意思決定問題は、既存の制約のもとで問題状況を解決するありうる代替案の集合を形づくり、それらの代替案のなかから、課された要求を満たす唯一の最良の代替案あるいは複数の望ましい代替案を選び出すことからなる。形式的には、意思決定問題 D は次の一般化された形で書ける。

D = ⟨F, A, X, G, P⟩

ここで——

F は意思決定問題の定式化である。それには、当面の問題の内容上の記述と、必要ならばそのモデルによる表現、達成すべき目標あるいは複数の目標の定義、そして最終結果の形式への要求が含まれる。

A は選択が行われるありうる代替案の集合である。これは、問題の文脈に応じて対象、候補、目標達成の道筋、行動、決定などの形をとる現に存在する代替案であることも、理論上ありうるすべての代替案の仮設的な集合——それは無限でありうる——であることもある。選択が生じるのは、問題を解くありうる代替案が少なくとも二つある場合にかぎられる。

X は代替案とその際立った特徴を記述する属性(特徴、パラメータ)の集合である。属性には第一に、代替案に本来そなわる一定の性質を特徴づけ、通常は測定しうる客観的な指標が含まれ、第二に、選択の参加者にとって重要な代替案の特徴を反映するように特別に選ばれた、あるいは構成された基準にしたがって通常与えられる主観的な評価が含まれる。

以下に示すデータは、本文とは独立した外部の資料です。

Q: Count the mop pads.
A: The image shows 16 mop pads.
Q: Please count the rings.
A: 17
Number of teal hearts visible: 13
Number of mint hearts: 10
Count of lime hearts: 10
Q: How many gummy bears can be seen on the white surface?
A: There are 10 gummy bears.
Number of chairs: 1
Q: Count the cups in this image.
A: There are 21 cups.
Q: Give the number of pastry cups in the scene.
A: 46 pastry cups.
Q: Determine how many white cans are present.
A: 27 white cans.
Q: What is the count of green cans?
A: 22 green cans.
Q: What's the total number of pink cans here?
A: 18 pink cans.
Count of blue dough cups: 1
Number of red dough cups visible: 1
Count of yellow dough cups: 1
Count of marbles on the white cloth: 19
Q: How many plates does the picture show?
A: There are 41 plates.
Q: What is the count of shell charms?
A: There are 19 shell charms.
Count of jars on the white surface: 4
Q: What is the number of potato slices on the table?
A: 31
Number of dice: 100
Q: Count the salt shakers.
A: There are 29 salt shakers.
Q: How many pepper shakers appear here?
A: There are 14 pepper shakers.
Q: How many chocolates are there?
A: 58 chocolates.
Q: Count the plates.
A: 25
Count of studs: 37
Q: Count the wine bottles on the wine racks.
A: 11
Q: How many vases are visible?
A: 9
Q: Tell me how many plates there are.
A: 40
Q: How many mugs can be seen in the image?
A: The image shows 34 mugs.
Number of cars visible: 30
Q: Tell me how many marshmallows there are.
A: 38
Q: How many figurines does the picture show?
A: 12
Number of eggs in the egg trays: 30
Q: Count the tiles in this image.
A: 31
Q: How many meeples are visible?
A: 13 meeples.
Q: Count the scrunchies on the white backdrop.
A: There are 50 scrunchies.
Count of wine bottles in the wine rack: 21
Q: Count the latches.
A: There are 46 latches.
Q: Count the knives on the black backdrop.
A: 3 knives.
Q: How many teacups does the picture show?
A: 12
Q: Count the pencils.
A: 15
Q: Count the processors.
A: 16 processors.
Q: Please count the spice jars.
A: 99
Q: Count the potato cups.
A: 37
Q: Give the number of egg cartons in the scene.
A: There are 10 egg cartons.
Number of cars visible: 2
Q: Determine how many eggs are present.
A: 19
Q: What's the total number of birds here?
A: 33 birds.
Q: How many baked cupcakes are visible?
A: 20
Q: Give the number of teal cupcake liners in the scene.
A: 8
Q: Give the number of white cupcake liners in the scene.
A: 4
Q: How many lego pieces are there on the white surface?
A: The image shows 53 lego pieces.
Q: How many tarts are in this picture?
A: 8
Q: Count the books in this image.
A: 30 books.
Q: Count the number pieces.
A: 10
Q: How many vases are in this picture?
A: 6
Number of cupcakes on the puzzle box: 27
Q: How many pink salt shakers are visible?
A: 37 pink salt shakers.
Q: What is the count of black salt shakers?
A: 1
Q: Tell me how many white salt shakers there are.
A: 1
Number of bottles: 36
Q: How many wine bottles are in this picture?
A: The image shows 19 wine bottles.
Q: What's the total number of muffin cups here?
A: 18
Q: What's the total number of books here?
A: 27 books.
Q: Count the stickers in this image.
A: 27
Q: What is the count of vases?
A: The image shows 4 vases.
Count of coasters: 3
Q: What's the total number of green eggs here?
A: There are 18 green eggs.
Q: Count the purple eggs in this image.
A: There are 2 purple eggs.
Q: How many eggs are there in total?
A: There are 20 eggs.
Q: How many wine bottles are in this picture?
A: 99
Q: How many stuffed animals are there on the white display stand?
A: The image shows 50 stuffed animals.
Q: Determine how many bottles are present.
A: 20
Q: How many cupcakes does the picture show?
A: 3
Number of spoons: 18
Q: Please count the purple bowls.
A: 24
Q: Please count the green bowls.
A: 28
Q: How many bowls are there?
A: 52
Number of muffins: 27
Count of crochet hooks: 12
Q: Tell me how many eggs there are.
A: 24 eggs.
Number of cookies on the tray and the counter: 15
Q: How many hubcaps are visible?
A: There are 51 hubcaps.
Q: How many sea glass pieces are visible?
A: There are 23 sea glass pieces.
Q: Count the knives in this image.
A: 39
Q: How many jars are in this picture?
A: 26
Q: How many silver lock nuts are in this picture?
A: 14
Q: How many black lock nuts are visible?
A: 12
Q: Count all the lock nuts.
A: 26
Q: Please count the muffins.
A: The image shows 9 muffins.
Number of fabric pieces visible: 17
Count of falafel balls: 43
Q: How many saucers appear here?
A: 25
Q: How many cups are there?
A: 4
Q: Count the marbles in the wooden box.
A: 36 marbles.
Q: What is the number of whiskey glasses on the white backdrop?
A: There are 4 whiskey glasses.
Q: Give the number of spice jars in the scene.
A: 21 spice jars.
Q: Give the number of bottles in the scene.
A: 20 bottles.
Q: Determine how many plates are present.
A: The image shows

G は問題を解く許容される代替案の領域を制約する条件の集合である。制約は内容的に記述されることも、代替案および/またはその属性への一定の形式的な要求として指定されることもある。たとえば、ある属性の値への制約、異なる代替案におけるその属性の関連性(表れの強さ)の度合いの違い、あるいは現に存在する代替案において一定の属性値を同時に組み合わせることが不可能であること、などである。

P は一人あるいは複数の意思決定者(DM)の選好を表す。それは、問題を解くありうる代替案を評価し比較し、許容される代替案を選び出し、最良のあるいは受容可能な代替案を見いだす基礎となる。意思決定問題の定式化を単純にするために、意思決定者の選好を記述する情報の一部が制約へ変換されることも少なくない。

問題状況を特徴づける要因は、便宜的に二つの群に分けられる。制御しうる要因と制御しえない要因である。

  • 制御しうる要因は、その選択が意思決定者に委ねられているものであり、本質的には、立てられた目標、その達成の代替案、代替案の主観的な評価、そして目標の達成度である。
  • 制御しえない要因は意思決定者に依存しない。それは代替案の客観的な属性を定め、ありうる代替案の選択に部分的に制約を課す。

要因はまた次のように細分される。

  • 確定的な要因。既知の、および/またはあらかじめ定められた厳密な特性をもつ。
  • 確率的な、すなわち確率論的な要因。既知の、および/またはあらかじめ定められたランダムな特性をもつ。
  • 不確実な、すなわち未知の要因。特性が漠然としか定められていない、および/または未知であるが、その値の変動範囲が既知である場合もある。